Sunday, March 8, 2009

Your Choice: Follow the Hooverites Or Actual Reputable Economists (Part 1)

TW: Below (and in a follow-up post) is a comparison of an ideologically myopic politicians trying to articulate economic policy versus an actual economist explaining our situation. I keep pounding the table on this as it is crucial for our nation (and the world) to move beyond supply side ideology ASAP, else we may end up in a very bad place (we may end up there anyway but we should at least not be stupid about it).

On one hand you have John Boehner grandstanding about adopting contractionary fiscal policy (e.g. a spending freeze) amidst a MASSIVE demand contraction. This would literally be akin to the policies followed by Herbert Hoover and his administration in 1929-1930. We are at risk of falling into a very destructive DEflationary cycle yet many Republicans claim to fear inflation. If the real problem is deflation and you initiate policy to fight inflation then bar the door, you will ensure massive deflation.

Then you have another republican, Paul Ryan, fretting about inflation, whilst in reality we are amidst a dangerous DEflationary spiral. He then shifts illogically to talking about tax cuts (this is what happens when you are myopic). If inflation were the real worry then tax cuts would add to the risk as they are expansionary fiscal policy.

So Boehner is arguing for contractionary policy (deflationary) and Ryan is arguing for expansionary fiscal policy (inflationary) even though he worries about inflation. They would have fit well in a Hoover Administration.

Unfortunately the politicians gets editorial space in the NYT and elsewhere, the economist (while appearing infrequently on cable business networks, he is not a media hog of the sort usually trolling CNBC etc.) generally toils in anonymity.

From Associated Press:
"The top Republican in the House is seizing on the latest spike in unemployment to call for a freeze on government spending and to urge President Barack Obama to veto a $410 billion spending bill.

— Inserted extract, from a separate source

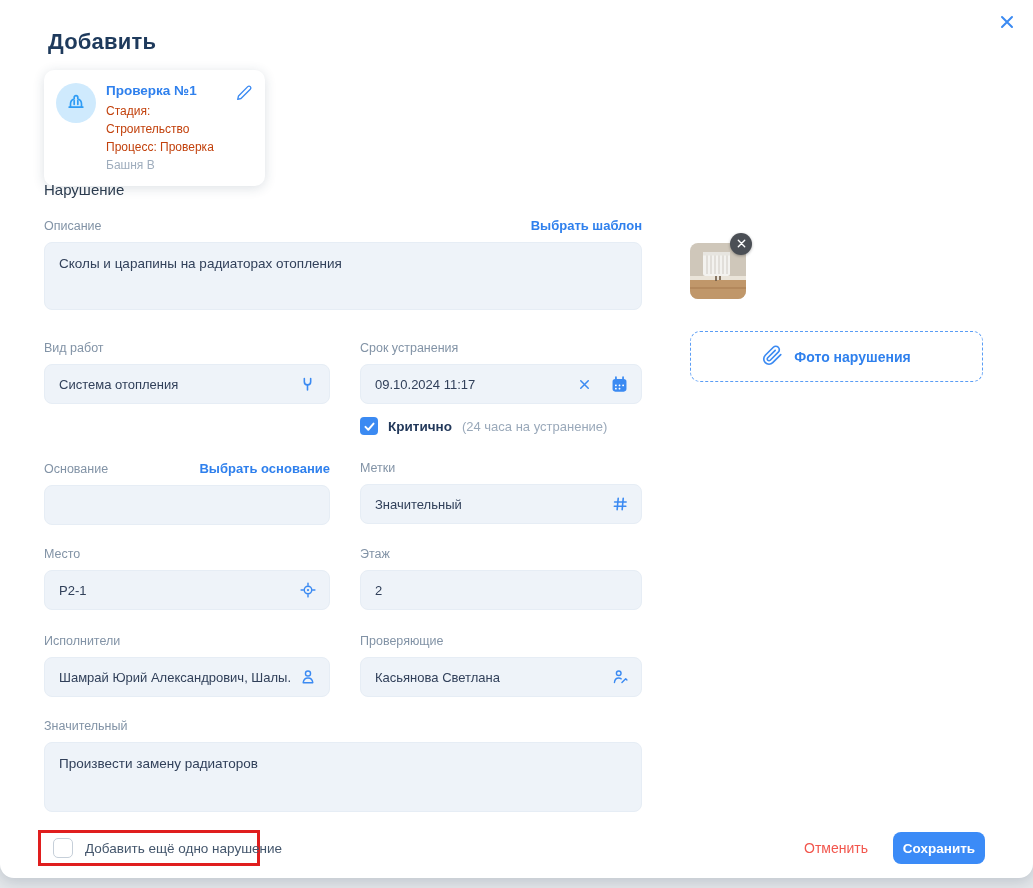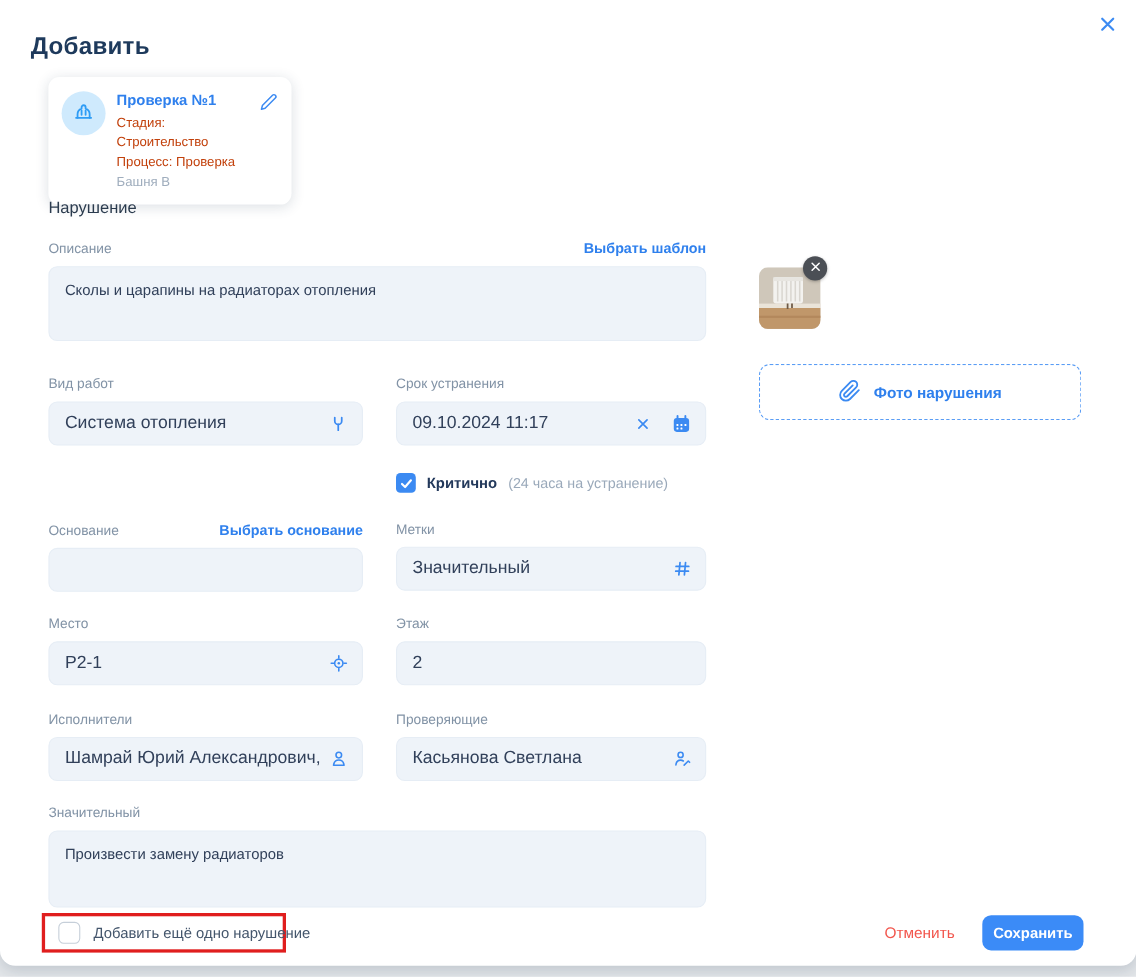"Добавить" .page-title { left: 28px -> 48px }
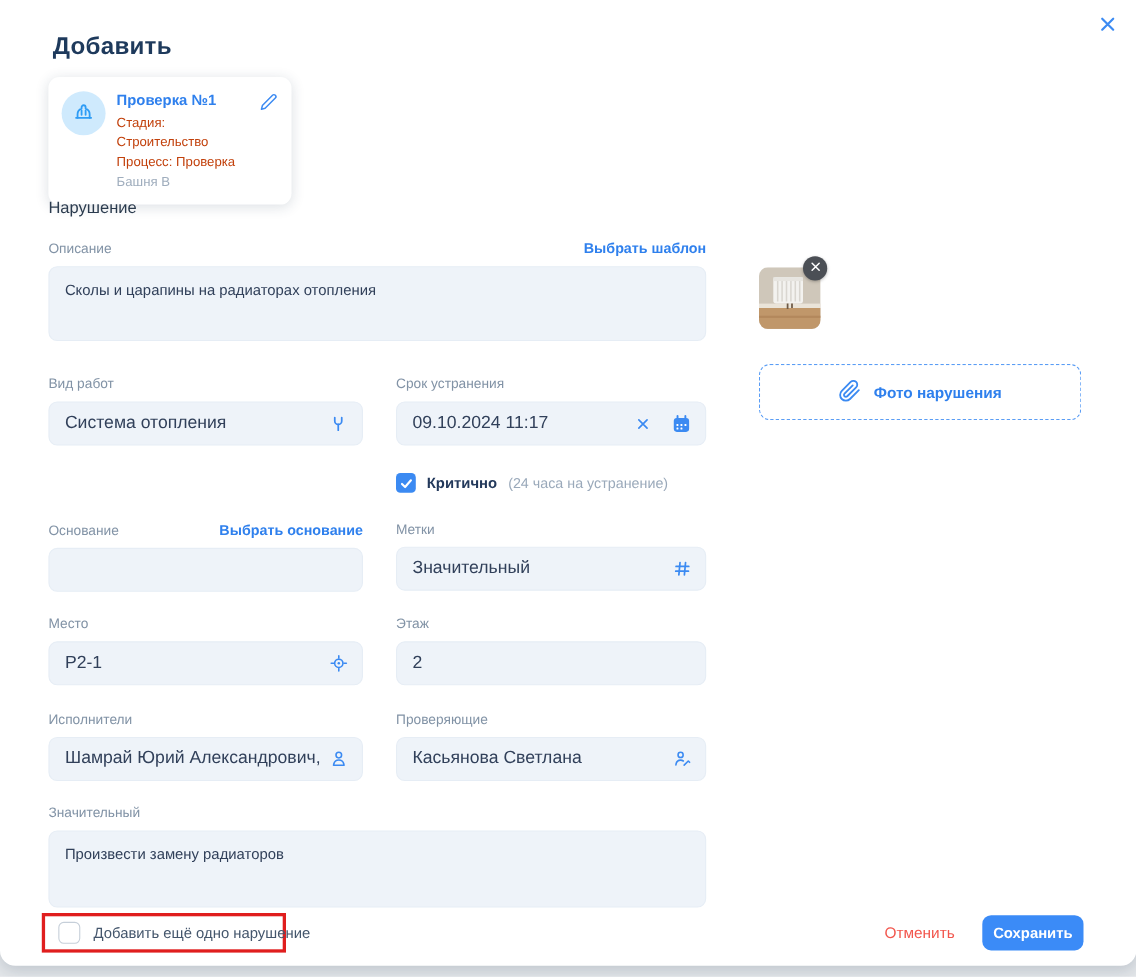"Система отопления" .field input { font-size: 16px -> 13px }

Rep. John Boehner, R-Ohio, said the jump in unemployment to 8.1 percent and the loss of 651,000 jobs in February is a sign of a worsening recession that demands better solutions from both parties."

From Congressman Paul Ryan (Republican Wisconsin) in Int'l Herald Tribune:
"...And now the package threatens a return to the kind of stagflation last seen in the 1970s...

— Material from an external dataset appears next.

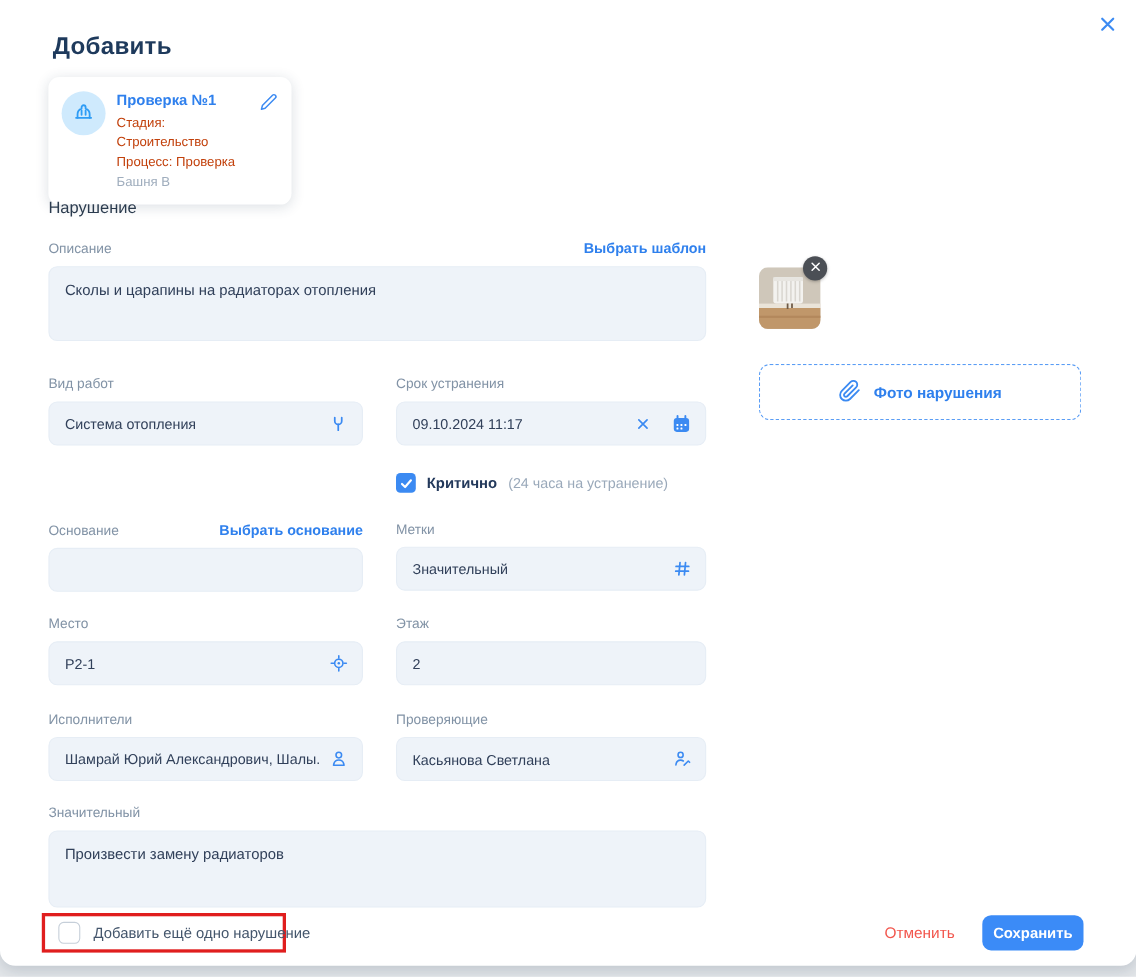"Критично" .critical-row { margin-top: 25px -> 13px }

...Combine high inflation and high unemployment and you have stagflation. Hindsight shows how the pain of the late 1970s and early 1980s could have been avoided, yet we're now again planning to borrow and spend - and raise taxes - as President Jimmy Carter did

...To prevent stagflation, we should enact fiscal policy reforms that apply the lessons we learned from the 1970s. Keynesian stimuli based on borrowing and spending have not worked and will not work. One-time rebate checks do not increase the incentive to expand business operations and create jobs. But marginal cuts in tax rates do. We also must lower our job-killing corporate income tax rate, the highest in the industrialized world after Japan, and ease business worries by making it clear that there will be no tax increases in 2010

...Finally, we should tackle the entitlement crisis, which will be a $56 trillion liability that we have not figured out how to pay for. As members of the baby boom generation retire, and health care costs continue to spiral out of control, Social Security, Medicare and Medicaid will collapse. By reforming those programs and bringing their costs down to sustainable levels, we will show the world and the credit markets we are serious about reducing our debt."

TW: btw Jimmy Carter did not run big fiscal deficits and was not spendthrift. The big fiscal deficits started with Reagan, the only program Carter spent relatively heavily on was the start of the defense build-up that Reagan took to new heights. Carter's economic problems were related to oil prices going through the roof and his inherited Fed chairman not raising interest rates fast enough. Recall though that Carter appointed Paul Volcker, the only Fed chairman left with a stellar reputation. Ryan really has no idea what he is talking about. I agree the entitlements need to be addressed but they are not going to collapse. That is merely scare talk.